小物類の片づけをしつつ、以前から部屋になんとなく飾ったままの「絵(絵画)」を、思いつきで外してみました。
結論からお伝えすると、なんだか「とてもすっきりして、ほっとした」というのが正直な感想です。
自分の中の違和感を無視してはいけない
その絵は、何年も前に実家からもらったものです。(確か同じ絵が2枚あり、そのうちの1枚をもらいました。大きさは50×40cmくらい)
どんな経緯で同じ絵が2枚もあったのかは不明ですが、いわゆる縁起物の絵画ということで、特に欲しかったわけではありませんが、渡されたので受け取ったというかんじです。
当時から特別気に入ったり自分の趣味に合っていたものでもなかったのですが(すみません..)、縁起物だし部屋に飾らなくては、というかんじでそのままずっと持ち続けていました。
ですが、あれから年数も経ち、こうして片づけを進めている今、ふとその絵が自分の部屋にあることが不思議に感じられたのです。

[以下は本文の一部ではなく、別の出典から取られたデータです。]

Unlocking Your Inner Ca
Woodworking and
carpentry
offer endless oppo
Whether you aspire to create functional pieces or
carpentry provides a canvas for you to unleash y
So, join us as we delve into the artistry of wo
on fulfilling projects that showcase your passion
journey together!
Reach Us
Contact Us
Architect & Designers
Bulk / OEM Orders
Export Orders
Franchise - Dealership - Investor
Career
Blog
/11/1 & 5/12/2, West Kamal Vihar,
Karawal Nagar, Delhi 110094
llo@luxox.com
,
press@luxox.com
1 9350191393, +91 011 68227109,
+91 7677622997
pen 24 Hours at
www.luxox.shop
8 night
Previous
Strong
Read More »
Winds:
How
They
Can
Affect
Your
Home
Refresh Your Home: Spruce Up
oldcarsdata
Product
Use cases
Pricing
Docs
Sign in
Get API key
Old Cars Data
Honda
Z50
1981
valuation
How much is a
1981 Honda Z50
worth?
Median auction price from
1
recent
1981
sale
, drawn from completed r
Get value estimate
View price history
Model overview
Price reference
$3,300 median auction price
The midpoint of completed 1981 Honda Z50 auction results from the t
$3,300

縁起物なので確かにきれいで神々しい雰囲気なのですが、当時から時間が経過した現在でも、やはり自分の趣味とは違うかなという気持ちは変わらなかったので、なんとなく思い立ってその絵を外してみました。
絵がなくなったその場所は殺風景にはなりましたが、なんだかとてもすっきりした気分に。ずっと同じ場所にあったのに、翌日にはそこに絵を飾っていたことすら忘れていました。
もの選びについて、もっと早くに明確な基準や違和感への自覚があれば、最初から絵の受け取りを遠慮したり、すでに手放していたかもしれないなと。この時あらためて気づきました。

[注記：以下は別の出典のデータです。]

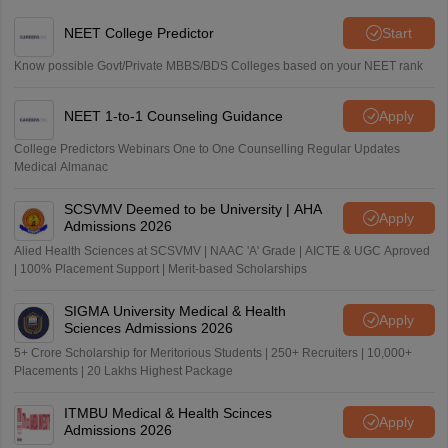
NEET College Predictor
Start
Know possible Govt/Private MBBS/BDS Colleges based on your NEET rank
NEET 1-to-1 Counseling Guidance
Apply
College Predictors Webinars One to One Counselling Regular Updates
Medical Almanac
SCSVMV Deemed to be University | AHA
Apply
Admissions 2026
Alied Health Sciences at SCSVMV | NAAC 'A' Grade | AICTE & UGC Aproved
| 100% Placement Support | Merit-based Scholarships
SIGMA University Medical & Health
Apply
Sciences Admissions 2026
5+ Crore Scholarship for Meritorious Students | 250+ Recruiters | 10,000+
Placements | 20 Lakhs Highest Package
ITMBU Medical & Health Scinces
Apply
Admissions 2026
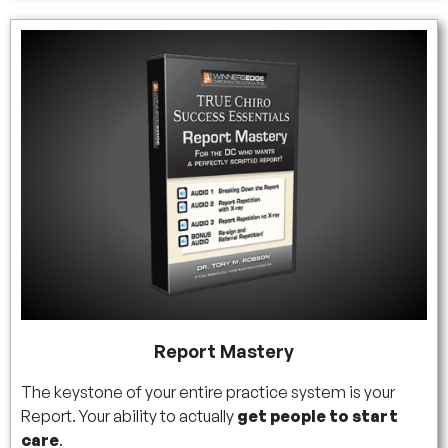
Report Mastery
The keystone of your entire practice system is your
Report. Your ability to actually
get people to start
care
.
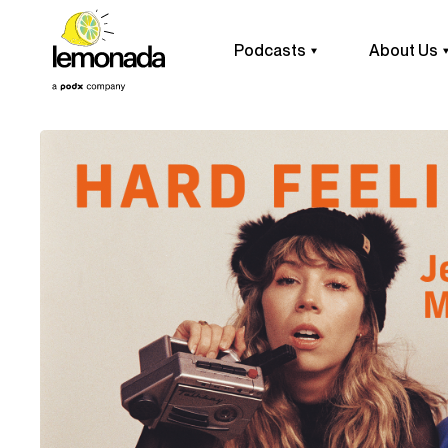
Podcasts
About Us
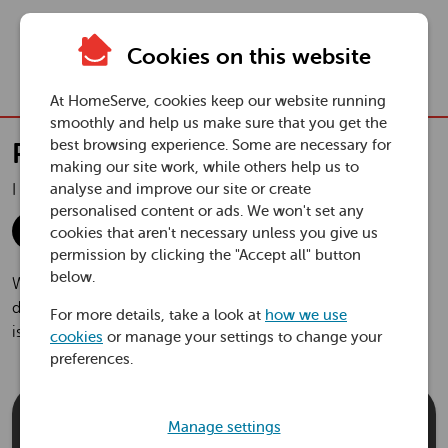
Skip to main content
Cookies on this website
Togg
navi
At HomeServe, cookies keep our website running
smoothly and help us make sure that you get the
Plumbing and Drainage Plus
best browsing experience. Some are necessary for
Plumbing and Drainage Plus
making our site work, while others help us to
£1
a month
I need this for a:
analyse and improve our site or create
in your first year
personalised content or ads. We won't set any
House
Flat
cookies that aren't necessary unless you give us
permission by clicking the "Accept all" button
below.
With cover through HomeServe for your home’s pipes,
drains, toilets and tanks, you can relax knowing expert help
For more details, take a look at
how we use
is on hand to take care of unexpected plumbing problems.
cookies
or manage your settings to change your
preferences.
£1
Manage settings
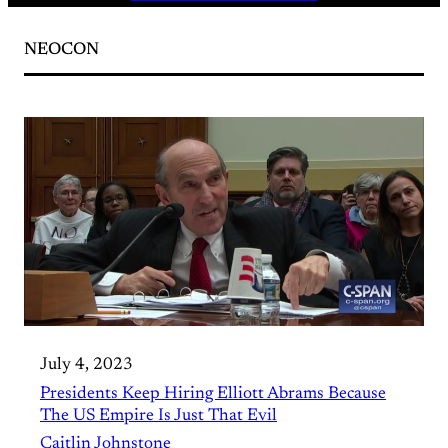
NEOCON
July 4, 2023
Presidents Keep Hiring Elliott Abrams Because
The US Empire Is Just That Evil
Caitlin Johnstone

(親からもらったもの、縁起物、というこのふたつが、自分の中での縛りになっていたことも今ならわかります)
視界に入るものは、意識しなくても自分に影響を与えている
たった絵一枚のことですが、このことをきっかけに、漠然(雑然)とモノがある状態を毎日見続けているというのは、思った以上に人の意識・心理に影響を与えているのかもしれない、ということをより強く思うようになりました。

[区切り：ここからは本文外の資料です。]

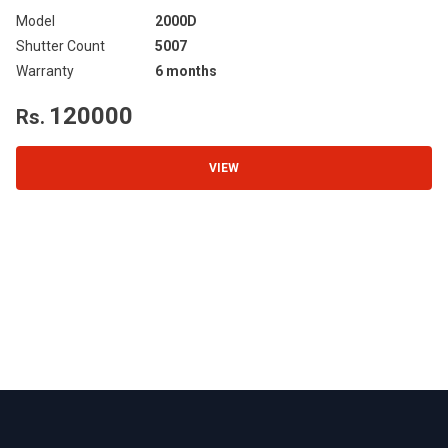
Model
2000D
Mo
Shutter Count
5007
Sh
Warranty
6 months
Wa
120000
Rs.
R
VIEW
Footer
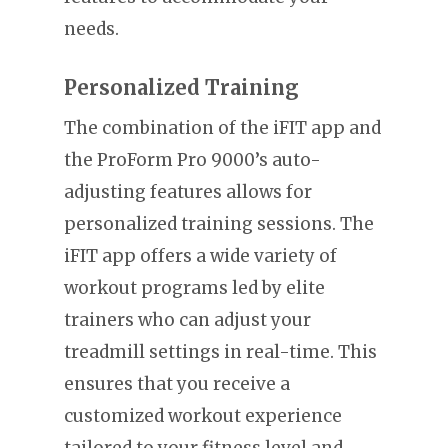
needs.
Personalized Training
The combination of the iFIT app and
the ProForm Pro 9000’s auto-
adjusting features allows for
personalized training sessions. The
iFIT app offers a wide variety of
workout programs led by elite
trainers who can adjust your
treadmill settings in real-time. This
ensures that you receive a
customized workout experience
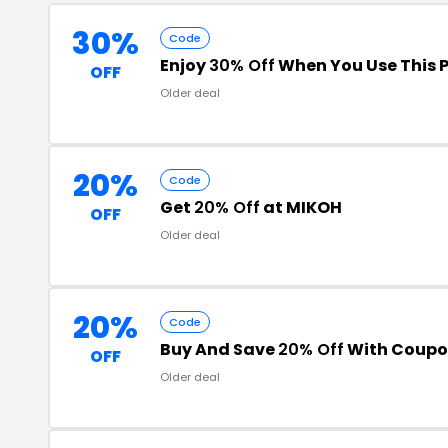
30%
Code
Enjoy
30% Off
When You Use This 
OFF
Older deal
20%
Code
Get
20% Off
at MIKOH
OFF
Older deal
20%
Code
Buy And Save
20% Off
With Coupo
OFF
Older deal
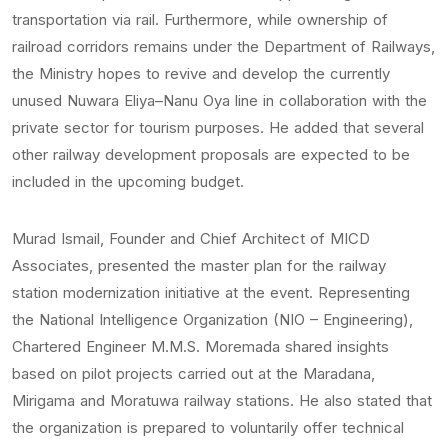
transportation via rail. Furthermore, while ownership of
railroad corridors remains under the Department of Railways,
the Ministry hopes to revive and develop the currently
unused Nuwara Eliya–Nanu Oya line in collaboration with the
private sector for tourism purposes. He added that several
other railway development proposals are expected to be
included in the upcoming budget.
Murad Ismail, Founder and Chief Architect of MICD
Associates, presented the master plan for the railway
station modernization initiative at the event. Representing
the National Intelligence Organization (NIO – Engineering),
Chartered Engineer M.M.S. Moremada shared insights
based on pilot projects carried out at the Maradana,
Mirigama and Moratuwa railway stations. He also stated that
the organization is prepared to voluntarily offer technical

そのくらい、この絵を外したことで気持ちが楽になり、心理的圧迫感がなくなったからです。
(余談: この経験で、アートディレクターの佐藤可士和さんが言われていたことをふと思い出しました。
“デザインを考えるときに、余計なものが周りに見えると、知らないうちに影響されてしまう”
以前、テレビの対談番組のような場で、このようなことをお話しされていた気がします。ゆえに、映し出されたオフィスは、ショールーム並みに美しく、余計なモノが一切表に出ていませんでした)
特殊な職業柄や、視覚に対し人より鋭敏な場合もあると思います。ただ、そうしたことと関係なくごく平凡な生活をしている私でも、日々、目に映るものの影響力を考えてしまう出来事でした。
数年の間うっすら違和感を覚えていた絵を無事に手放し、気持ちが軽くなりました。
毎日目にする場所が、自分にとって心地よいものになるような片づけを、今後もしていこうと思います。